▶ PASSAGE:
┌──

This is a story about cash. Cash is the life blood of a business. Now, I know that everyone will say “so what, everyone knows that”.

 

 

 

Unfortunately, while they might know it, many people ignore the fact, and managers so often get carried away with non-cash numbers so much so, that like Albert “Chainsaw” Dunlap when CEO of Sunbeam Appliances, they do silly things to get these non-cash numbers on their books, little realising that they are thus threatening their survival.

 

But let’s take the example of Sunbeam.

 

In 1996, the venerable company that had established its reputation and brand by producing home appliances for just about every home in America was in trouble. It was consistently failing to meet its numbers and was being given the thumbs down by Wall St with the result that its share price was in a trough and investors were unhappy.

 

There were serious doubts about its continued existence. So, the decision was made to get in the whiz kid of turnarounds, Chainsaw, to be the CEO.

 

Within a short time of his arrival at Sunbeam, Dunlap had embarked upon an upheaval of massive proportions by closing factories, even though they were producing products for unsatisfied orders; sacking half the staff and issuing stock options to his top executives that they could cash in if they made numbers.

 

In all of the stuff that is printed about his involvement at Sunbeam, it is difficult to come across mention of product relevance and quality or response to customer feedback. Dunlap was a numbers man. People on Wall St are numbers people. Wall St loves good numbers and unmercifully punishes bad numbers. Companies that don’t make their numbers get a caning.

└──

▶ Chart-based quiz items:
┌──

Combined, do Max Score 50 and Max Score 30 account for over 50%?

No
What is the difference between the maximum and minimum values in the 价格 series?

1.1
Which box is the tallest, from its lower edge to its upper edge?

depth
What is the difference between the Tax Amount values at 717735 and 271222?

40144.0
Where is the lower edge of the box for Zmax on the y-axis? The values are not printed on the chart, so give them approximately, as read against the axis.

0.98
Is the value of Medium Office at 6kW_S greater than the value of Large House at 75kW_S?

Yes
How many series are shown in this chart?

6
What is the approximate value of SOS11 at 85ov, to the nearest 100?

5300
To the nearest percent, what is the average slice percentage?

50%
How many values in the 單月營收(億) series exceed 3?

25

└──

▶ WHAT IS REQUIRED: Copy the passage about Sunbeam word for word, starting with "But let’s take" and going on through "investors were unhappy.".

▶ ANSWER TO THE PROBLEM:
But let’s take the example of Sunbeam.

 

In 1996, the venerable company that had established its reputation and brand by producing home appliances for just about every home in America was in trouble. It was consistently failing to meet its numbers and was being given the thumbs down by Wall St with the result that its share price was in a trough and investors were unhappy.